Оживленное внимание не только к исторической науке, но ко все-
[191]
му гуманитарному циклу стало приметой времени в идеологической работе, подчиняемой патриотическому воспитанию кадров, и при обсуждении проекта учебной программы, открывавшейся в 1939 году высшей партийной школы (ВПШ) при ЦК, для которой были отведены помещения бывшей «Свердловки».
Импровизированные формы учебы, применявшиеся в том числе и в ИКП, уступали место фундаментальной подготовке образованных интеллигентов, необходимых для партийной работы. В ВПШ набирались лица с законченным высшим образованием, а в самой школе на Миусской площади они получали знания фактически по программам гуманитарных факультетов столичного Университета.
Сюда входили все предметы по отечественной и всеобщей истории, начиная с древних веков, по литературе, логике, экономической и политической географии, основам государственного строительства. Все это изучалось наряду с предметами по истории партии, диалектическому и историческому материализму, политэкономии, партийному строительству, основам советской экономики, руководству отраслями народного хозяйства.
Судьба распорядилась так, что слушатели первого набора ВПШ в своей массе, не успев получить дипломы, одели в 1941 году военные шинели, либо были разбросаны по разным уголкам страны для партийной работы в тылу. Последующие наборы слушателей в ВПШ шли уже не при столь строгом подходе. И все же то, что было осуществлено на начальном этапе резкого повышения требовательности к общеобразовательному уровню идеологических кадров партии, явилось своеобразной стартовой позицией в подготовке их высшего звена. Старые кадры партийных теоретиков были либо разгромлены, уничтожены физически, либо естественным путем сошли со сцены. Многие из тех, кто получил подготовку в Институтах
[192]
красной профессуры, так и не смогли проявить себя на идеологическом фронте: было и впрямь опасно самостоятельно теоретически мыслить, оставаясь в поле зрения Сталина. Они попросту «отсиживались» на преподавательской работе, часто становясь догматиками. К числу таких деятелей, как мне кажется, относился и М.А. Суслов, пользовавшийся каким-то особым уважением у вождя.

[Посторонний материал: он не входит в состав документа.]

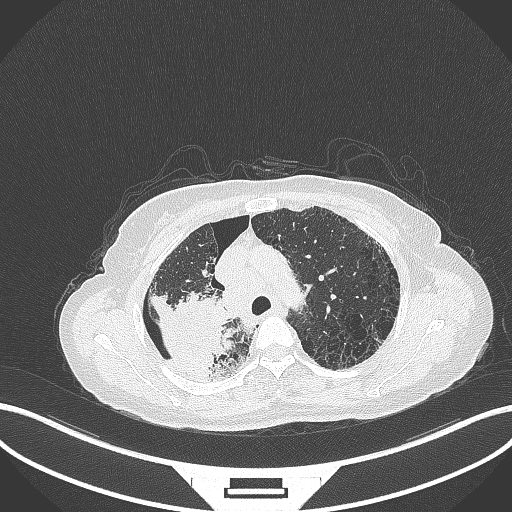
Chest CT, one axial slice; position 262 of 408 along the scan axis; 120 kVp; lung window (W 1500 / L -600 HU); 512 × 512 image matrix, field of view 400 × 400 mm. Patient: female, 64 years. From the clinical record (not read from this slice): clinical TNM (as recorded): T3 N3 M0.
Outlined on this slice (rectangle marked by the reading radiologist):
- lung tumour (recorded histology: squamous cell carcinoma): bounding box [x1, y1, x2, y2] px = [150, 286, 226, 381]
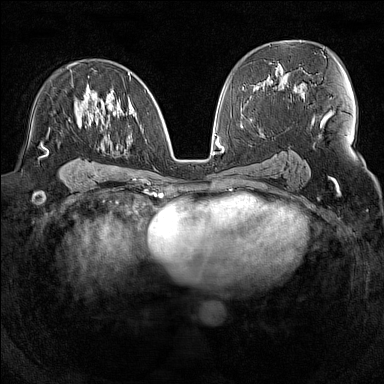
Breast MRI (dynamic contrast-enhanced), one axial slice; slice 82 of 160 in the series (ordered by position); dynamic contrast-enhanced series, time point 2 of 7 at this slice position (early post-contrast); 1.5 T; TE 1.8 ms, TR 5 ms; 1 mm slice thickness; 384 × 384 image matrix, field of view 300 × 300 mm. Female patient.
Annotated regions visible in this slice (semi-automatically segmented with operator editing):
- enhancing-tissue mask used for the functional tumour volume (all voxels passing the contrast-enhancement thresholds inside the analysis volume; usually the tumour): bounding box <42,72,146,145> (left, top, right, bottom; pixels)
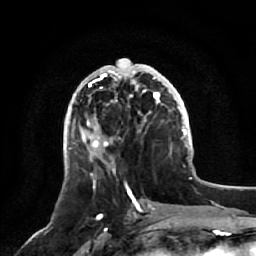
Breast MRI, one axial slice. Cropped to one breast. Dynamic contrast-enhanced series, time point 2 of 7 at this slice position (early post-contrast). 1.5 T. TE 2.5 ms, TR 5.2 ms. 2.5 mm slice thickness. 256 × 256 image matrix. Female patient.
Annotated regions visible in this slice (semi-automatically segmented with operator editing):
- enhancing-tissue mask used for the functional tumour volume (all voxels passing the contrast-enhancement thresholds inside the analysis volume; usually the tumour): box from (x=81, y=59) to (x=161, y=172) px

Личная драма его состояла в том, что получив начальное образование где-то в 1921 году, и пройдя беспрерывно затянувшийся период освоения всевозможных учебных (импровизированных) программ в экономическом Институте красной профессуры, он так и не стал представителем академических кругов. Вместе с тем, то, что отделяло Михаила Андреевича от таких самобытных, но «недоученных» людей, как Хрущев или Брежнев – это была его известная образованность. Был он и преподавателем в МГУ – да!

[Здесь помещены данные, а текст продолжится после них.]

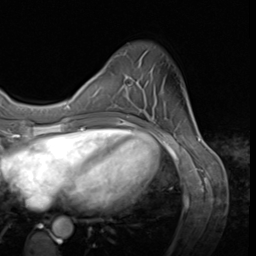
Breast MRI (dynamic contrast-enhanced), one axial slice; slice 14 of 64 in the series (ordered by position); cropped to one breast; dynamic contrast-enhanced series, time point 2 of 9 at this slice position (early post-contrast); 3 T; TE 1.5 ms, TR 4.7 ms; 2.5 mm slice thickness; 256 × 256 image matrix. Female patient.
Structures marked on this image (semi-automatic segmentation, software-assisted and operator-edited):
- enhancing-tissue mask used for the functional tumour volume (all voxels passing the contrast-enhancement thresholds inside the analysis volume; usually the tumour): bounding box (x1, y1, x2, y2) in pixels: (124, 75, 141, 117)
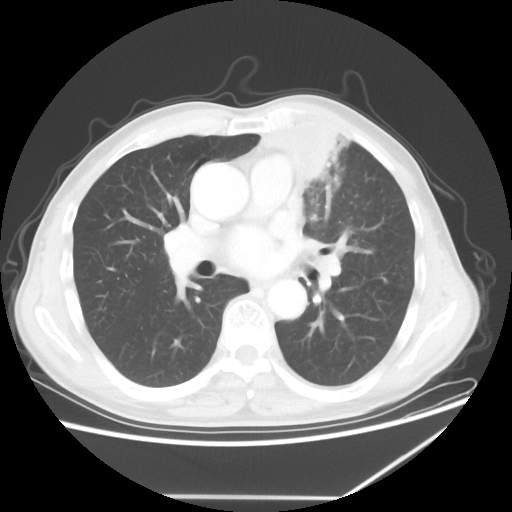
Chest CT, one axial slice; slice 34 of 64 in the series (ordered by position); reconstruction kernel STANDARD; lung window (W 1500 / L -600 HU); 512 × 512 image matrix, field of view 383 × 383 mm. Patient: male, 64 years. Case-level facts recorded for this patient, not image findings: clinical TNM (as recorded): T1c N1 M1; histopathological grade: G2.
Structures marked on this image (bounding box drawn by a radiologist):
- lung tumour (recorded histology: squamous cell carcinoma): bounding box [x1, y1, x2, y2] px = [256, 118, 395, 259]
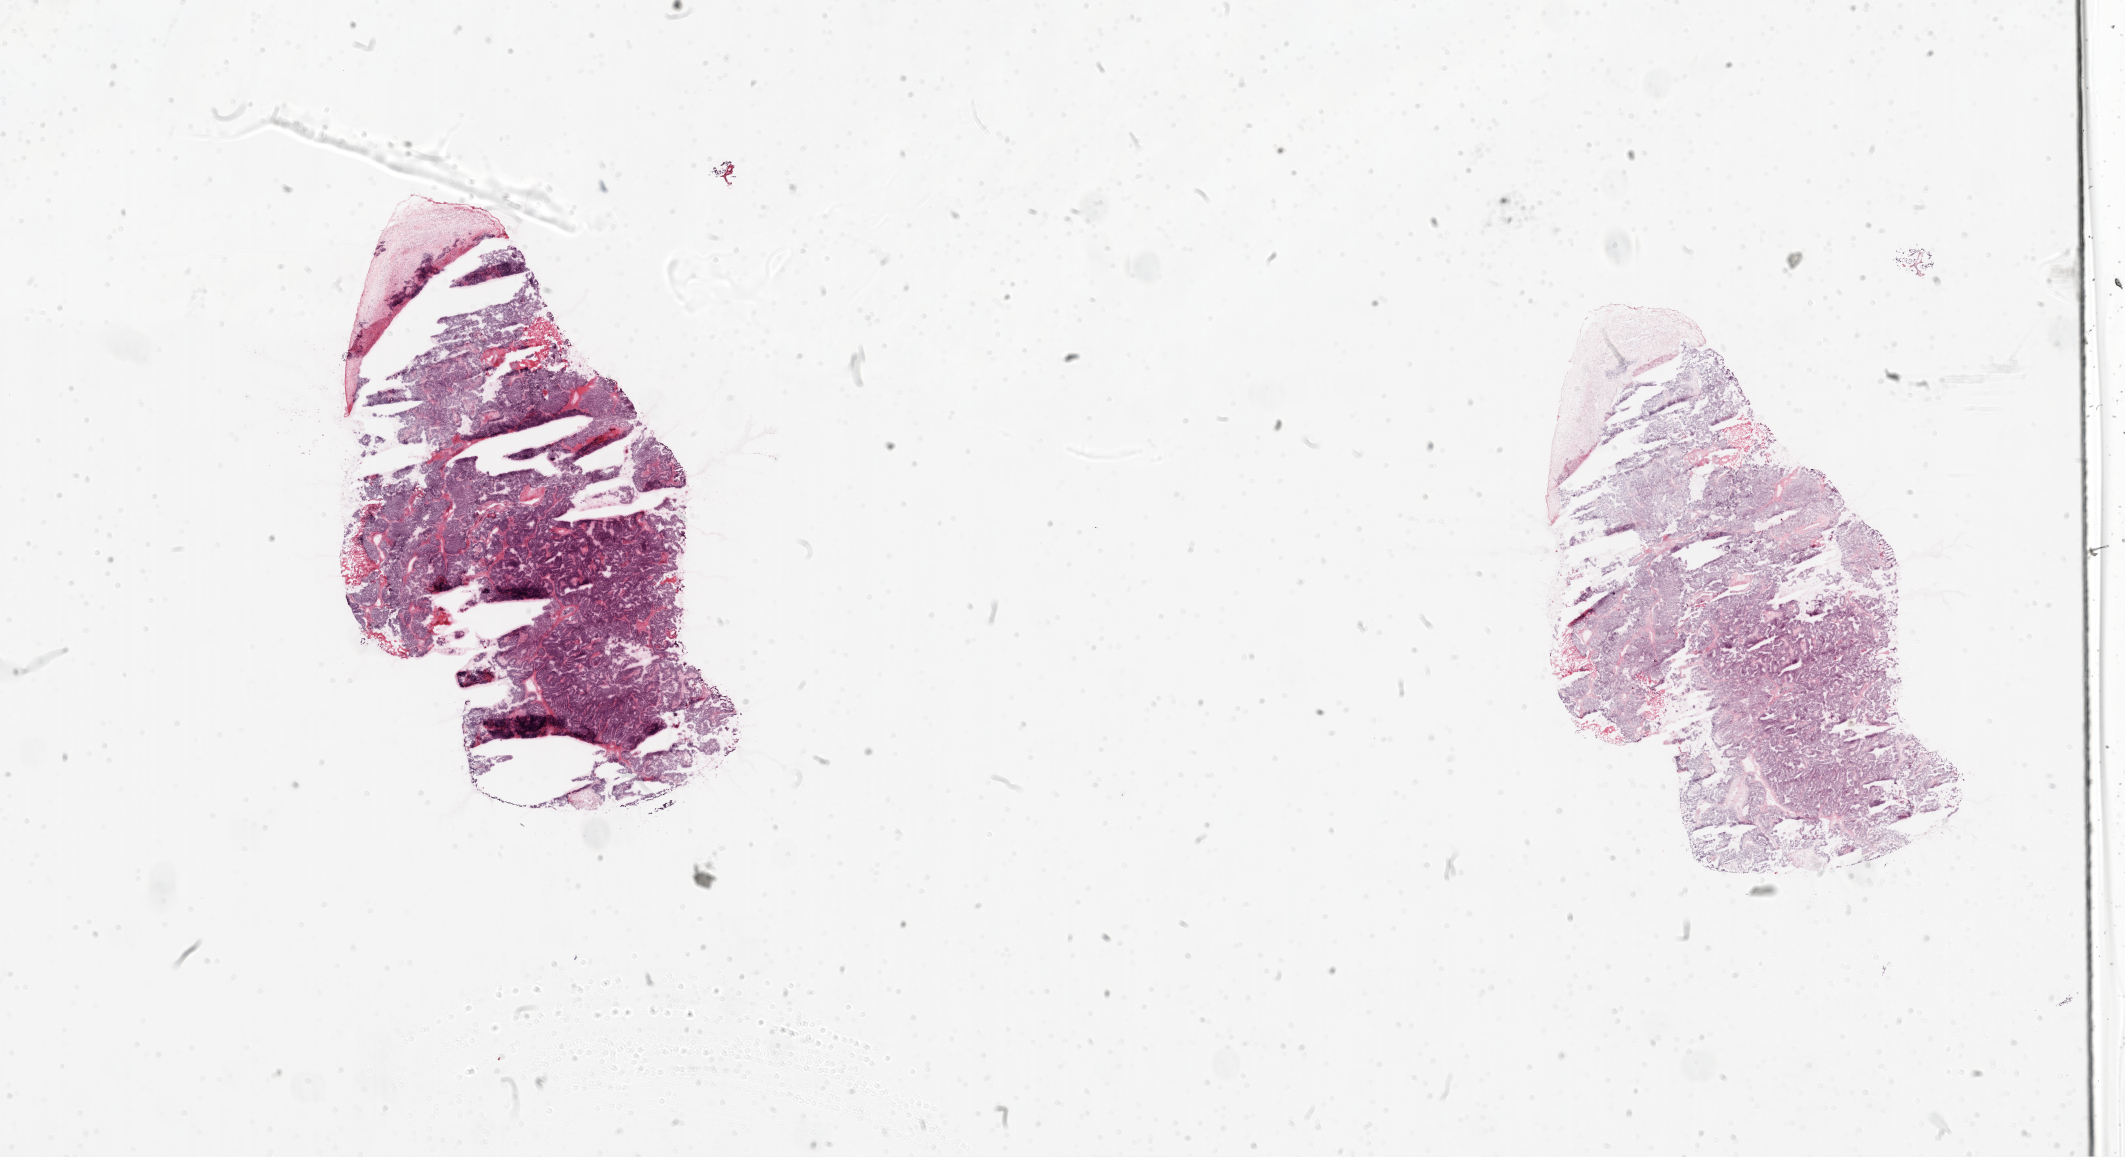
Hematoxylin and eosin (H&E) stained whole-slide image — a low-resolution overview of the entire scanned area, about 34.1 x 18.6 mm, frozen section, primary tumour sample from the ovary. Female, age 64 years at initial diagnosis. Histologic grade: G3 (poorly differentiated). Slide review estimates, as recorded: tumour cells 95%, tumour nuclei 99%, normal cells 0%, stromal cells 5%, necrosis 0%.
* FIGO stage: IIIC
* laterality: left
* pathologic diagnosis: Serous cystadenocarcinoma, NOS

Участвовал М.А. в работе Центральной Контрольной Комиссии (ЦКК ВКП(б)), выполнял ее поручения по проведению проверок на местах, и партийных чисток – все это становилось для него приобретением опыта, шлифовало его щепетильность в образе жизни. Насколько мне удалось лично узнать этого человека за время работы в Международном отделе ЦК ВКП(б) под его непосредственным руководством в первые послевоенные годы и позже, он был и остался неизменно в моем представлении образцом настоящего аскета. В шутку иногда говорили: «Суслов – что святой. Но и святые бывают вредными». Не могу представить себе в его личной жизни, ничего более заслуживающего внимания, чем постоянная усидчивая кабинетная работа, ни тебе мягкого расплывшегося широкой улыбкой лица, ни ленностного мужского расслабления, чем грешны бывают люди. Сухой по характеру и своему астеническому сложению, постоянно покашливающий (кажется от зарубцевавшихся легких), не
[193]
пьющий, не курящий и не выносящий табачного дыма, сгорбленный, высокий ростом. Суслов умел, однако, смеяться: каким-то заливным смехом, он, кажется рисковал захлебнуться, смех его сопровождался скрипящим тонким голоском. Люди приближавшиеся к нему, хотя бы несколько раз, могли счесть его за больного, обязательно – туберкулезом. Когда он злился, выходил из себя – лицо его краснело, становилось неприятным.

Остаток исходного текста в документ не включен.